Virtual Cahaya

ich bin Gluckliche

Kenangan Semasa Zaman-Baiturrahman #PenaKamiTidakPuasa



Tepat persisnya, saat tulisan ini diabadikan. Menuliskannya sebagai buah rindu yang lama lenyap berbisik keharuman. Masjid Raya kini menjadi tempat yang masih sangat dijadikan prioritas mukmin dalam beribadah. Semua eksotisme yang terbiaskan membuat para turis datang dari berbagai penjuru, masjid ini kian berkembang dan dikenal, dan sejarah lamanya memberikan cukup saksi soal perlawanan. Emosional pengunjung akan Baiturrahman, rumah yang penuh kasih ini, telah menjadikannya sebagai tempat yang sangat menenangkan untuk beribadah siang malam, belum lagi yang dapat melangsungkan akad pernikahan begitu hikmat di dalamnya. Bahkan rumah Tuhan cukup gentar menyaksikan gelombang beberapa tahun silam. Begitu berbahagialah masjid ini, telah menjadi substansi berharga ditengah keberadaan pusat kota.
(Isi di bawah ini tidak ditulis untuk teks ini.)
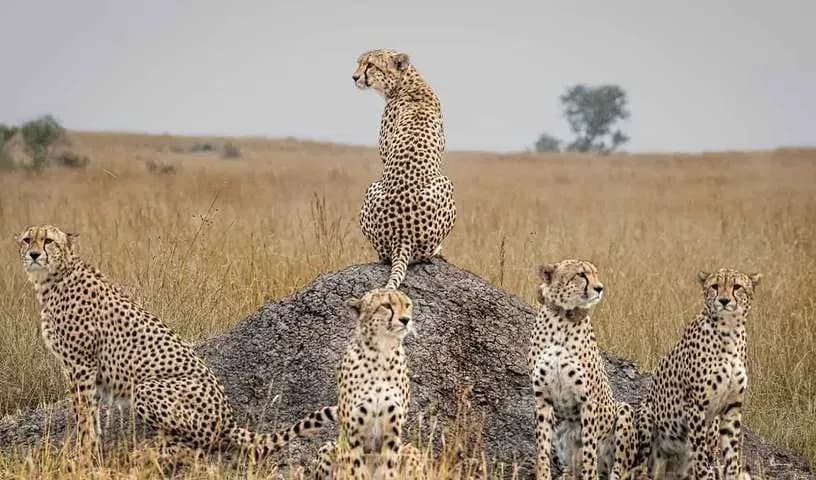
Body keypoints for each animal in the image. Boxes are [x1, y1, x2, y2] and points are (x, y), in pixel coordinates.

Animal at [15, 224, 335, 461]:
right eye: (27, 239)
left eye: (48, 241)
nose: (33, 254)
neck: (55, 277)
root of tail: (229, 418)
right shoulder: (81, 368)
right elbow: (89, 415)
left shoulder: (81, 365)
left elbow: (84, 415)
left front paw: (84, 455)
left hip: (147, 389)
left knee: (201, 446)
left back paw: (154, 452)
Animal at [528, 259, 637, 480]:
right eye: (581, 275)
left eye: (595, 274)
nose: (600, 288)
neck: (561, 319)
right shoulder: (542, 400)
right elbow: (542, 447)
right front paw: (543, 474)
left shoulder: (588, 400)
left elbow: (589, 449)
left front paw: (590, 475)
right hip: (562, 430)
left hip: (624, 411)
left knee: (618, 468)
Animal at [634, 269, 761, 480]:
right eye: (715, 286)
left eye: (737, 287)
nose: (724, 301)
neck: (729, 332)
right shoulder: (696, 405)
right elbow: (700, 452)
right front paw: (704, 473)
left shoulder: (732, 407)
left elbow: (732, 453)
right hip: (646, 414)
Pada tujuh belas Ramadhan lalu, sebagaimana semestinya kaum muslim akan memperingati Hari Nuzulul Qur'an atau hari turunnya Al-Qur'an. Semaraknya peringatan ini juga dirayakan disejumlah masjid, salah satunya masjid pusat kota, Baiturrahman. Ketika itu, Mantan Imam Masjid Madinah, Syeikh Ali Muhammad Ali Jaber tampil sebagai penceramah Nuzulul Quran di Masjid Raya Baiturrahman, Banda Aceh, Minggu (05/08/12) malam. Selain mengisi ceramah, ulama ini juga bertindak sebagai imam shalat Isya dan Tarawih. Hadir pada peringatan Nuzulul Quran tersebut yakni di antaranya Gubernur Aceh Zaini Abdullah, Kapolda, Wali Kota Banda Aceh, dan pejabat dinas/lembaga di jajaran Pemerintah Aceh.
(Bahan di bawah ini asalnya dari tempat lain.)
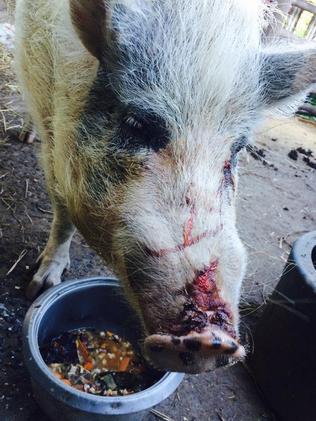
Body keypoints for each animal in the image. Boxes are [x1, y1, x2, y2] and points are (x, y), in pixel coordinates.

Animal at [14, 0, 316, 374]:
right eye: (136, 124)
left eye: (237, 149)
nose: (212, 339)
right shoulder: (52, 118)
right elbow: (62, 211)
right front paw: (38, 287)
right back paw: (24, 135)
Seperti yang dilansirkan http://seputaraceh.com/read/10573/2012/08/07/syeikh-ali-jaber-ingin-aceh-jadi-aceh-al-quran, Syaikh memberi beberapa untai kata kepada pemerintah Aceh dalam kedatangannya tersebut,
“Kalau Gubernur Aceh menyutujui, saya akan perjuangkan Aceh menjadi Aceh Al Quran. Saya akan menjadikan Aceh penghafal Al Quran. Cita-cita saya, anak dan cucu bapak-bapak ke depan menjadi imam besar,” ujarnya.

Sebagai jamaah yang turut hadir dalam pelaksanaan peringatan Nuzulul Qur'an tersebut saya merasa sangat diistimewakan dengan kehadiran beliau. Bahkan, kedatangannya yang sesaat tersebut telah memberikan goresan petunjuk yang begitu dalam. Bagaimana kiranya jika jauh sebelum itu pula, saya merasakan kehadiran seseorang yang tidak pernah saya temui seumur hidup dan hanya mendengar ceritanya dari orang tua dan sanak saudara terdekat.
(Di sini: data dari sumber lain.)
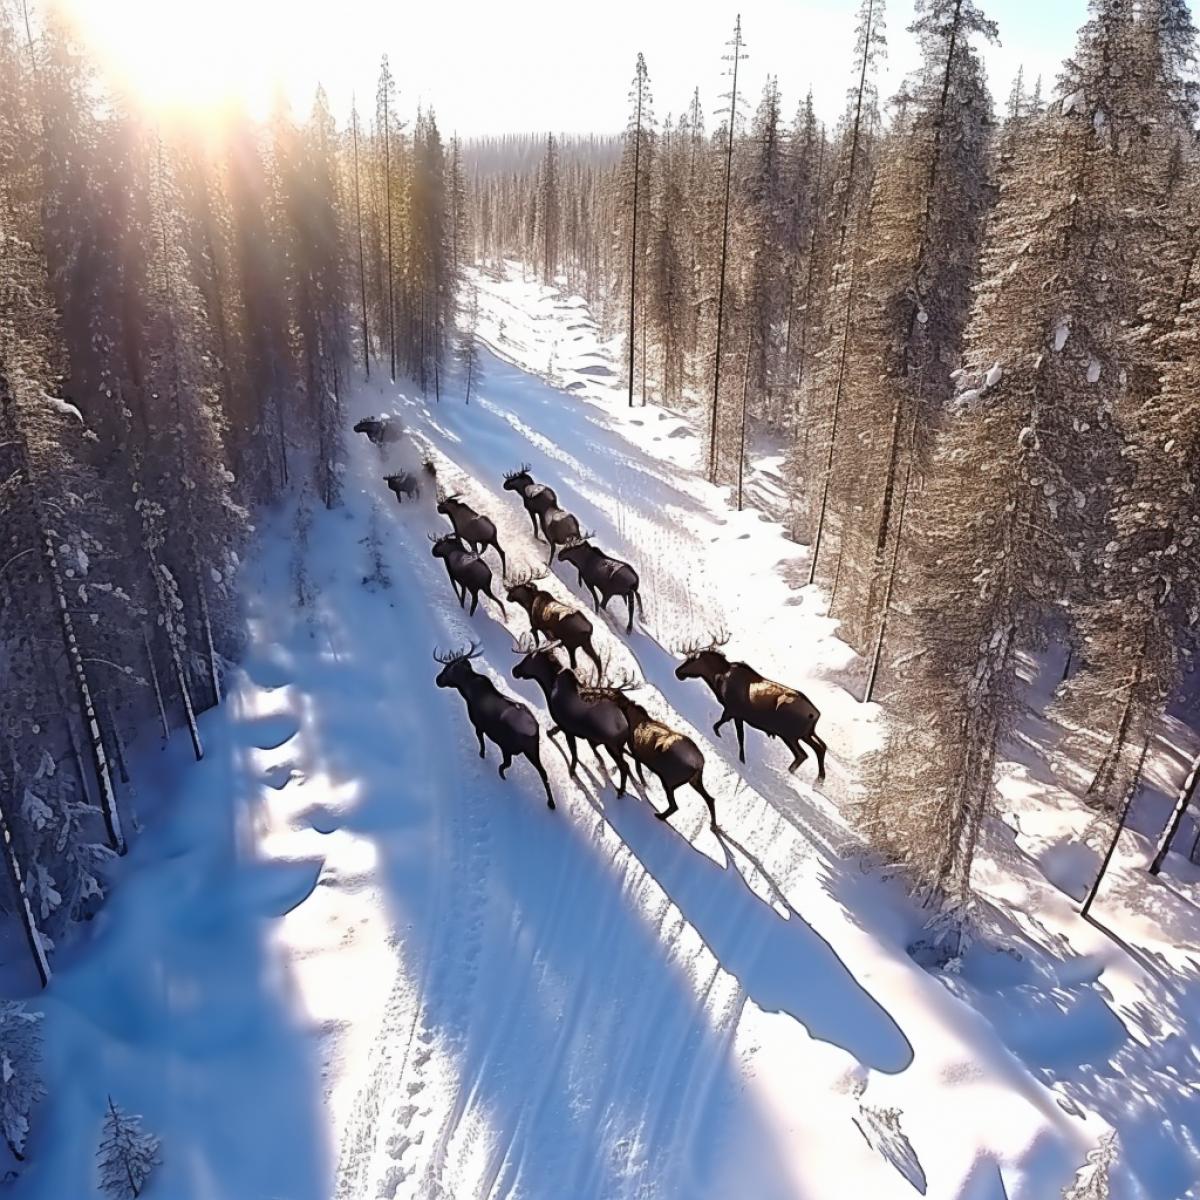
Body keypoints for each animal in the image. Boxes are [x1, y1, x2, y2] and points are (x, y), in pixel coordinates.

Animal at [434, 644, 555, 809]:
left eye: (447, 668)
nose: (437, 679)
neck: (466, 690)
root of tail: (533, 728)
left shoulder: (478, 725)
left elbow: (481, 743)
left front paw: (482, 755)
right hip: (532, 749)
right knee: (543, 772)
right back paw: (551, 803)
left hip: (509, 745)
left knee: (507, 764)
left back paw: (502, 774)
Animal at [510, 640, 631, 795]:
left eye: (527, 659)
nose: (515, 670)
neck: (549, 685)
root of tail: (626, 729)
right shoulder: (564, 725)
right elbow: (556, 732)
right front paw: (549, 733)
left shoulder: (568, 729)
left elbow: (574, 754)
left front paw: (572, 772)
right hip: (615, 747)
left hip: (612, 746)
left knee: (625, 766)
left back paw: (620, 791)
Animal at [674, 632, 827, 780]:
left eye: (692, 659)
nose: (678, 672)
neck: (718, 680)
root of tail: (815, 714)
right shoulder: (737, 715)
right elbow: (739, 737)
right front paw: (742, 759)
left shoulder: (732, 710)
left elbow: (723, 728)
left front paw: (739, 757)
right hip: (807, 733)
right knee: (821, 747)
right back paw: (819, 779)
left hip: (789, 734)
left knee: (802, 754)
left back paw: (793, 773)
Beliau dahulu adalah seorang penghafal Qur'an. Kini hanya dapat melihatnya dalam bayang cerita. Siapakah kini yang akan mewarisi sandangan penghafal tersebut jika bukan cucu-cucunya? Andai hidup dizamannya, aku pun akan turut berdiri di belakang shafnya, tepat di Masjid Raya Baiturrahman. Tempat yang saat itu Syaikh Ali Muhammad Ali Jaber menyampaikan maklumat mutiaranya dan menjadi tamu besar bagi rakyat Aceh.

Beliau adalah seorang  teungku, bernama tgk.Ahmad. Seorang yang sangat dipercaya di kampung kami dan imamnya orang Aceh di Masjid Besar yang kita kenal saat ini. Jika beliau masih hidup, saya akan tetap membayangkan betapa indah kalimat Syaikh Ali itu dituturkan melalui lisannya yang mulia, menjadikan Aceh yakni Aceh-Al-Qur'an. Kini seluruh doa terpanjatkan, menjadi panutan kami disemasa zaman. Menatap peninggalan buku-bukumu dan berharap mengerti isinya suatu saat. Kami merindukan Imam kami.